KEEP_VOLATILITY_AS_BLOB — True or False. Set to true to compress volatility surfaces in-memory. The in-memory compression happens after a surface is saved or loaded. Whenever a compressed surface is needed, it will be uncompressed. Overall, the compression results in less memory consumption. Default is true.
LEGAL_ENTITY_MAX_NAMES — The maximum number of legal entity names allowed per query. Since most users will not need to browse more than a fixed number of counterparties or legal entities at one time, setting this limit results in a faster load. Default is 1000.
MAX_DOCUMENTS_PER_USER — The maximum number of documents that a user can bulk load at once.
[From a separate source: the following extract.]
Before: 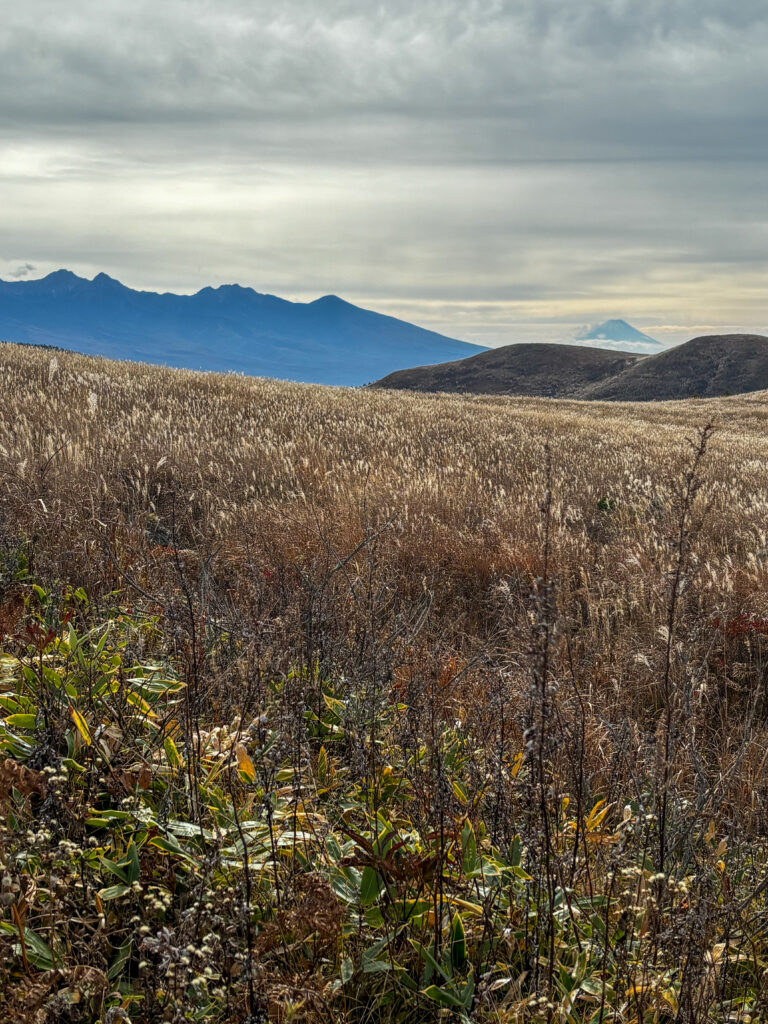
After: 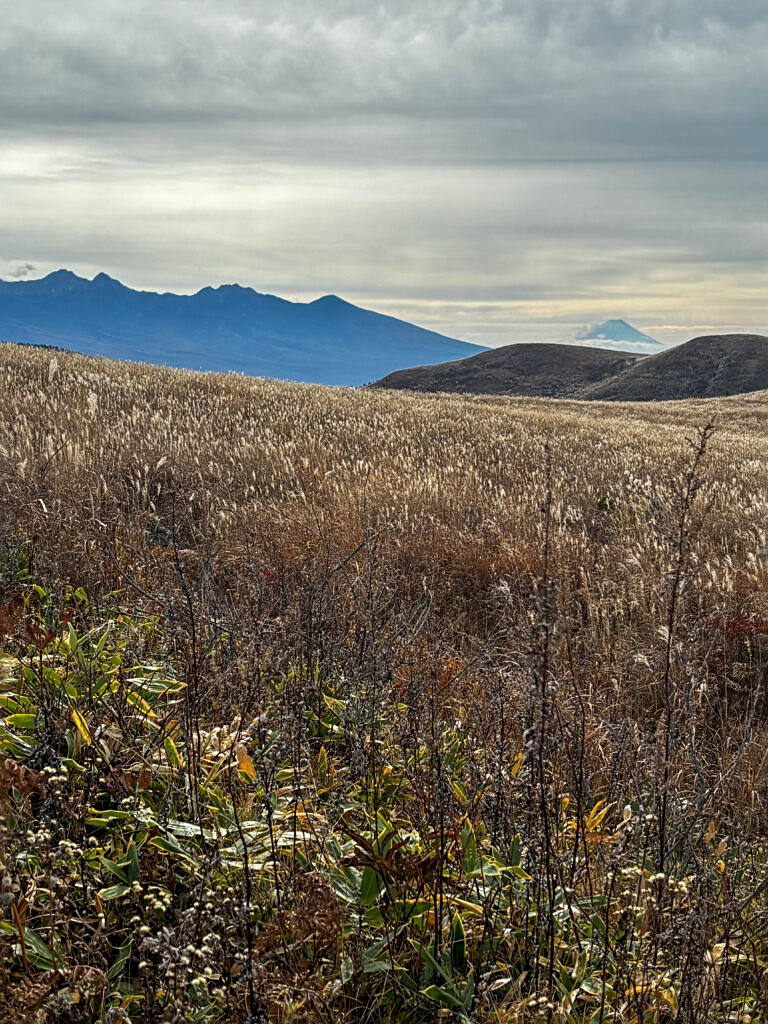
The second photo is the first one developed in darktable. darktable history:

If set, the number of documents returned by the Data Server is limited to this value. This prevents one large query from using an inordinate amount of memory in the Data Server during the load. Default is 100000.
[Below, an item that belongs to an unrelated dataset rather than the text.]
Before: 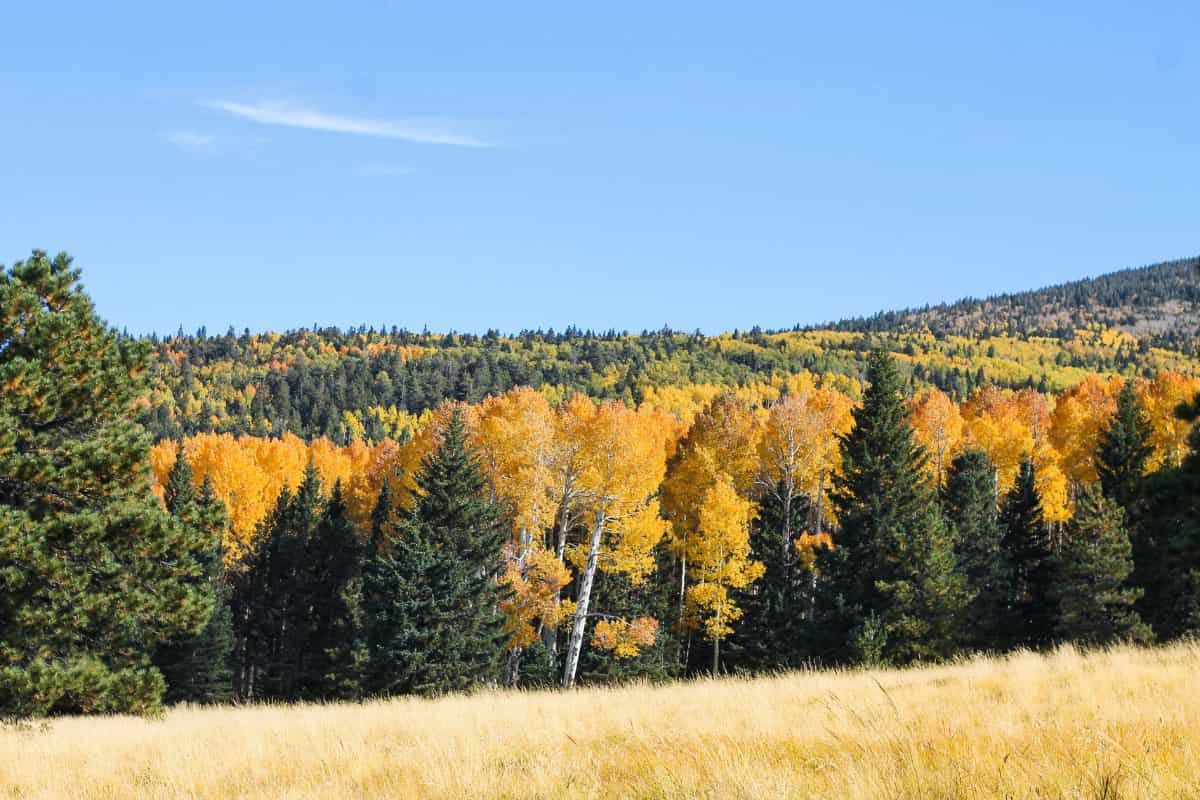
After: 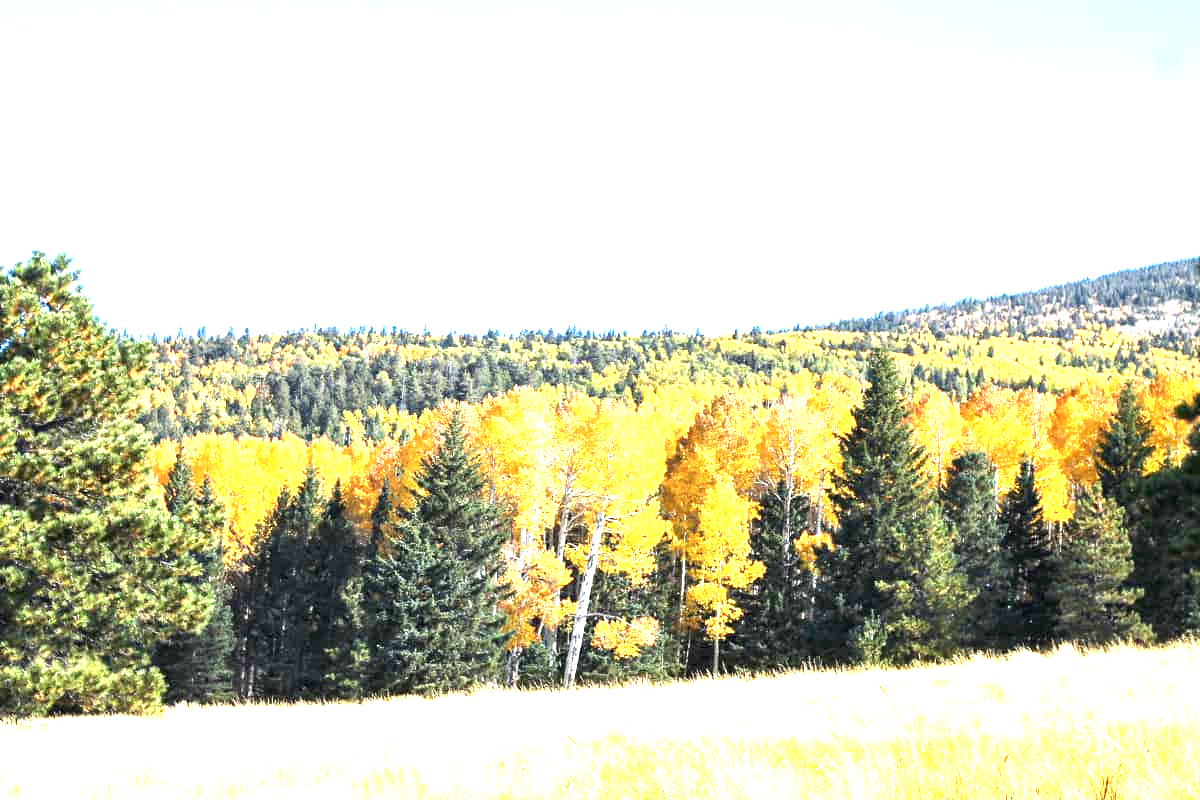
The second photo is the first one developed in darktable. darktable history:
contrast brightness saturation: saturation -0.05
exposure: black level correction 0.001, exposure 1.84 EV, compensate highlight preservation false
MAX_MESSAGES_PER_USER — The maximum number of messages that a user can bulk load at once. If set, the number of messages returned by the Data Server is limited to this value. This prevents one large query from using an inordinate amount of memory in the Data Server during the load. Default is 100000.
MAX_TASKS_PER_USER — The maximum number of tasks that a user can bulk load at once. If set, the number of tasks returned by the Data Server is limited to this value. This prevents one large query from using an inordinate amount of memory in the Data Server during the load. Default is 500000.
MAX_TRADES_PER_USER — The maximum number of trades that a user can bulk load at once. If the limit is reached, a PersistenceException is thrown and the query is canceled. This prevents one large query from using an inordinate amount of memory in the Data Server during the load. Default is 0, no limit.
MAX_TRANSFERS_PER_USER — The maximum number of transfers that a user can bulk load at once. If set, the number of transfers returned by the Data Server will be limited to this value. This prevents one large query from using an inordinate amount of memory in the Data Server during the load. Default is 100000.
SAVE_AN_OUTPUT_AS_BLOB — True or False. Set to true to save Risk Analysis reports in a compressed form in the database. If you do not need to query your report results directly from the database, you should always choose to save your reports to blob format for performance reasons. There can be a factor of ten in speeding up the saving of the report.
SAVE_FLOWS_AS_BLOB — True or False. Set to true to save and load customized cashflows of Swap, Cap, Floor and Swaption trades in a compressed form. Cashflows saved in the compressed form will not need to be compressed prior to the trade’s insertion into cache, therefore this option should always be used in conjunction with COMPRESS_FLOWS_IN_MEMORY. Default is false.
STORE_EVENT_TIMESTAMP — True or False. Set to true to store a timestamp with each event. This should not be used under normal circumstances since there is a large impact upon performance. Hence, it is recommended to set it to False. Default is false.
TASK_MIN_PRODUCT_INFO — True or False. Set to true to load minimum product information in Task Station, Task Selector, Payment Report, Advice Report, Posting Report. Only the keywords, fees and a small product image are loaded with the Tasks. It is only when you access trade details, by double-clicking in the respective GUI, that all the remaining information is loaded. This results in a much faster initial load. Default is true.

 

A number of engine parameters allow improving the performance of the engines.

Refer to Calypso Engine Parameters documentation for details.